Gov. Kristi Noem put her signature to SB 24 despite her misgivings about South Dakota’s medical marijuana program, which was established by a voter-approved ballot measure on Election Day 2020.
That initiative – Measure 26 – permits qualifying patients to possess, grow and purchase marijuana for medical purposes. However, since that successful vote, House lawmakers have twice voted for legislation that would remove provisions from South Dakota’s medical marijuana bill that allow patients to cultivate cannabis. A South Dakota Senate committee voted against this House-approved bill.
“Permitting limited home cultivation provides patients with the ability to have reliable, affordable, and consistent access to their medicine,” said NORML’s Deputy Director Paul Armentano. “Seventy percent of voters approved this right at the ballot box and it is reassuring to see that a majority of lawmakers, and the Governor, ultimately decided to respect the voters’ decision.”
SB 24 was subject to amendments in committee, but as passed allows registered medical cannabis patients to grow and harvest four marijuana plants at home, two of which must be seedlings.
This isn’t the only medical cannabis-related legislation signed into law by Gov. Noem this session.
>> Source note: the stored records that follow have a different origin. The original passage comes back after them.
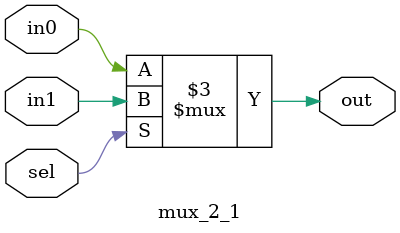
<source format=v>
module mux_2_1(in0, in1, out, sel);
	input in0, in1, sel;
	output reg out;

	always @(*) begin
		if (sel)
			out = in1;
		else
			out = in0;
	end
endmodule

</source>
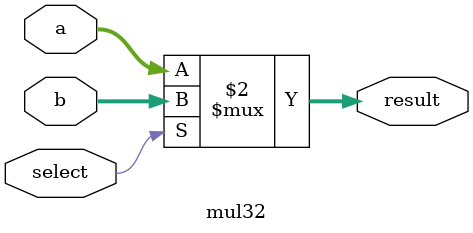
<source format=v>
`timescale 1ns / 1ps
module mul32(a,b,select,result);
    input [31:0] a;
    input [31:0] b;
	 input select;
    output reg [31:0] result;
	 wire [31:0] a,b;
     
 always @(a,b,select)
 begin	 
 result= select?b:a;
$display("result=%d",result);
 end    

endmodule
</source>
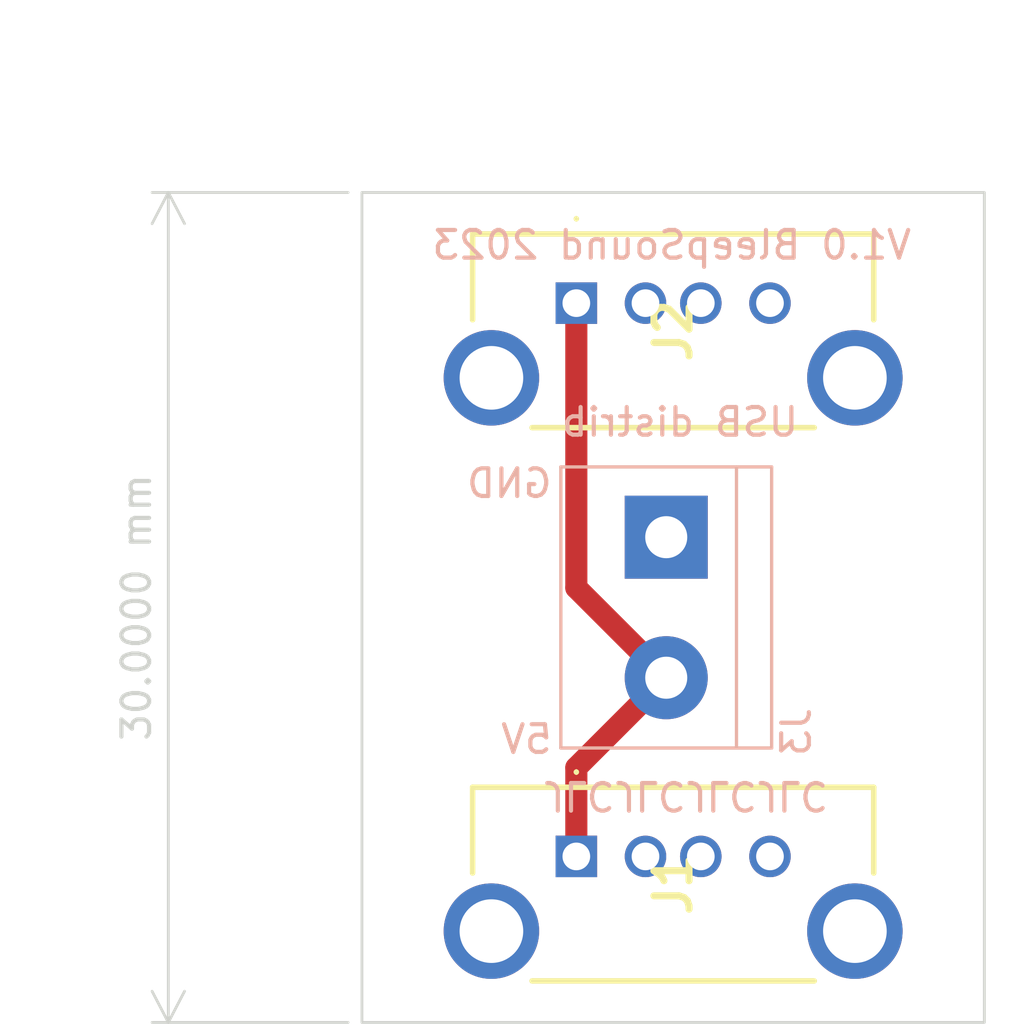
<source format=kicad_pcb>
(kicad_pcb (version 20221018) (generator pcbnew)

  (general
    (thickness 1.6)
  )

  (paper "A4")
  (layers
    (0 "F.Cu" signal)
    (31 "B.Cu" signal)
    (32 "B.Adhes" user "B.Adhesive")
    (33 "F.Adhes" user "F.Adhesive")
    (34 "B.Paste" user)
    (35 "F.Paste" user)
    (36 "B.SilkS" user "B.Silkscreen")
    (37 "F.SilkS" user "F.Silkscreen")
    (38 "B.Mask" user)
    (39 "F.Mask" user)
    (40 "Dwgs.User" user "User.Drawings")
    (41 "Cmts.User" user "User.Comments")
    (42 "Eco1.User" user "User.Eco1")
    (43 "Eco2.User" user "User.Eco2")
    (44 "Edge.Cuts" user)
    (45 "Margin" user)
    (46 "B.CrtYd" user "B.Courtyard")
    (47 "F.CrtYd" user "F.Courtyard")
    (48 "B.Fab" user)
    (49 "F.Fab" user)
  )

  (setup
    (stackup
      (layer "F.SilkS" (type "Top Silk Screen") (color "White"))
      (layer "F.Paste" (type "Top Solder Paste"))
      (layer "F.Mask" (type "Top Solder Mask") (color "Black") (thickness 0.01))
      (layer "F.Cu" (type "copper") (thickness 0.035))
      (layer "dielectric 1" (type "core") (thickness 1.51) (material "FR4") (epsilon_r 4.5) (loss_tangent 0.02))
      (layer "B.Cu" (type "copper") (thickness 0.035))
      (layer "B.Mask" (type "Bottom Solder Mask") (color "Black") (thickness 0.01))
      (layer "B.Paste" (type "Bottom Solder Paste"))
      (layer "B.SilkS" (type "Bottom Silk Screen") (color "White"))
      (copper_finish "None")
      (dielectric_constraints no)
    )
    (pad_to_mask_clearance 0)
    (grid_origin 12 12)
    (pcbplotparams
      (layerselection 0x00010fc_ffffffff)
      (plot_on_all_layers_selection 0x0000000_00000000)
      (disableapertmacros false)
      (usegerberextensions false)
      (usegerberattributes true)
      (usegerberadvancedattributes true)
      (creategerberjobfile true)
      (dashed_line_dash_ratio 12.000000)
      (dashed_line_gap_ratio 3.000000)
      (svgprecision 6)
      (plotframeref false)
      (viasonmask false)
      (mode 1)
      (useauxorigin false)
      (hpglpennumber 1)
      (hpglpenspeed 20)
      (hpglpendiameter 15.000000)
      (dxfpolygonmode true)
      (dxfimperialunits true)
      (dxfusepcbnewfont true)
      (psnegative false)
      (psa4output false)
      (plotreference true)
      (plotvalue true)
      (plotinvisibletext false)
      (sketchpadsonfab false)
      (subtractmaskfromsilk false)
      (outputformat 1)
      (mirror false)
      (drillshape 1)
      (scaleselection 1)
      (outputdirectory "")
    )
  )

  (net 0 "")
  (net 1 "GND")
  (net 2 "+5V")

  (footprint "MountingHole:MountingHole_3.2mm_M3" (layer "F.Cu") (at 153.4 73.4 90))

  (footprint "MountingHole:MountingHole_3.2mm_M3" (layer "F.Cu") (at 138.55 73.4 90))

  (footprint "Kicad-perso:GSB11111ALF" (layer "F.Cu") (at 142.55 62.4 90))

  (footprint "Kicad-perso:GSB11111ALF" (layer "F.Cu") (at 142.55 82.4 90))

  (footprint "TerminalBlock:TerminalBlock_bornier-2_P5.08mm" (layer "B.Cu") (at 145.8 70.86 -90))

  (gr_rect (start 134.8 58.4) (end 157.3 88.4)
    (stroke (width 0.1) (type default)) (fill none) (layer "Edge.Cuts") (tstamp 67c2e33d-3baa-401b-a6de-2de93fd59a92))
  (gr_text "USB distrib" (at 146.3 66.7) (layer "B.SilkS") (tstamp 2038f393-80be-4efc-b227-987e0296c453)
    (effects (font (size 1 1) (thickness 0.15)) (justify mirror))
  )
  (gr_text "JLCJLCJLCJLC\n" (at 146.5 80.2 180) (layer "B.SilkS") (tstamp 753df6e5-7762-4cf8-a318-2cf1137e92f5)
    (effects (font (size 1 1) (thickness 0.15)) (justify mirror))
  )
  (gr_text "GND" (at 141.75 69.5) (layer "B.SilkS") (tstamp a7db209b-9d83-417f-ab0a-cda20c5ed052)
    (effects (font (size 1 1) (thickness 0.15)) (justify left bottom mirror))
  )
  (gr_text "5V" (at 141.75 78.75) (layer "B.SilkS") (tstamp a8e4e5f4-546c-42f9-b60b-cffc74bfb35a)
    (effects (font (size 1 1) (thickness 0.15)) (justify left bottom mirror))
  )
  (gr_text "V1.0 BleepSound 2023\n" (at 146 60.3) (layer "B.SilkS") (tstamp b19ce663-abe9-4d68-8b1d-3056dd74fbc0)
    (effects (font (size 1 1) (thickness 0.15)) (justify mirror))
  )
  (dimension (type aligned) (layer "Dwgs.User") (tstamp 9631c74a-ec6a-40d3-9abd-2bf202ab9314)
    (pts (xy 157.3 58.4) (xy 134.8 58.4))
    (height 4.96)
    (gr_text "22,5000 mm" (at 146.05 52.29) (layer "Dwgs.User") (tstamp 9631c74a-ec6a-40d3-9abd-2bf202ab9314)
      (effects (font (size 1 1) (thickness 0.15)))
    )
    (format (prefix "") (suffix "") (units 3) (units_format 1) (precision 4))
    (style (thickness 0.15) (arrow_length 1.27) (text_position_mode 0) (extension_height 0.58642) (extension_offset 0.5) keep_text_aligned)
  )
  (dimension (type aligned) (layer "Edge.Cuts") (tstamp 12ff5ef0-4401-40e8-9a6e-3ef422d28ca8)
    (pts (xy 134.8 88.4) (xy 134.8 58.4))
    (height -7)
    (gr_text "30,0000 mm" (at 126.65 73.4 90) (layer "Edge.Cuts") (tstamp 12ff5ef0-4401-40e8-9a6e-3ef422d28ca8)
      (effects (font (size 1 1) (thickness 0.15)))
    )
    (format (prefix "") (suffix "") (units 3) (units_format 1) (precision 4))
    (style (thickness 0.1) (arrow_length 1.27) (text_position_mode 0) (extension_height 0.58642) (extension_offset 0.5) keep_text_aligned)
  )

  (segment (start 142.55 72.69) (end 145.8 75.94) (width 0.8) (layer "F.Cu") (net 2) (tstamp 00822334-0ce8-4489-a991-456e16dd1d02))
  (segment (start 142.55 79.19) (end 142.55 82.4) (width 0.8) (layer "F.Cu") (net 2) (tstamp 03a6799a-b199-4e3d-879f-587297f1d376))
  (segment (start 142.55 62.4) (end 142.55 72.69) (width 0.8) (layer "F.Cu") (net 2) (tstamp 2ed78362-1f0d-4b93-9f6e-9369d0116ce8))
  (segment (start 145.8 75.94) (end 142.55 79.19) (width 0.8) (layer "F.Cu") (net 2) (tstamp 7932c4fa-11ec-44ea-917c-e7486d1d0c29))

  (zone (net 1) (net_name "GND") (layer "B.Cu") (tstamp 5028bcf1-ce12-428e-b8ae-3be3581c60fb) (hatch edge 0.5)
    (connect_pads (clearance 0.508))
    (min_thickness 0.25) (filled_areas_thickness no)
    (fill (thermal_gap 0.5) (thermal_bridge_width 0.5))
    (polygon
      (pts
        (xy 134.8 58.4)
        (xy 134.8 88.4)
        (xy 157.3 88.4)
        (xy 157.3 58.4)
      )
    )
  )
)

</source>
She enacted SB 6 into law which prohibits school administrators and landlords from discriminating against people on the basis of medical cannabis use, SB 7 which ensures individuals are not denied custody or visiting rights due to being an MMJ cardholder, and SB 15 which protects medical marijuana patients from losing professional licensure as a result of their cannabis use.
Another bill – SB 151 – that would facilitate automatic expungements of some cannabis-related criminal records has cleared the legislature and is currently awaiting the governor’s signature.
Gov. Noem’s openness to protecting medical marijuana patients and expanding their access to the plant is in stark contrast to her staunch opposition to recreational cannabis legalization.
On top of the medical cannabis ballot initiative, South Dakota voters also approved a proposal to legalize adult-use marijuana on Election Day 2020. Noem’s administration funded a lawsuit against the measure on the basis that it broke the state’s one-subject rule for constitutional amendments, an argument which was ultimately deemed valid by South Dakota’s Supreme Court. The recreational ballot vote was therefore overturned, and the Supreme Court refused to hear an appeal lodged by the group behind the measure.
More recently, a Senate-approved bill to legalize recreational cannabis in the state was rejected in committee by House lawmakers.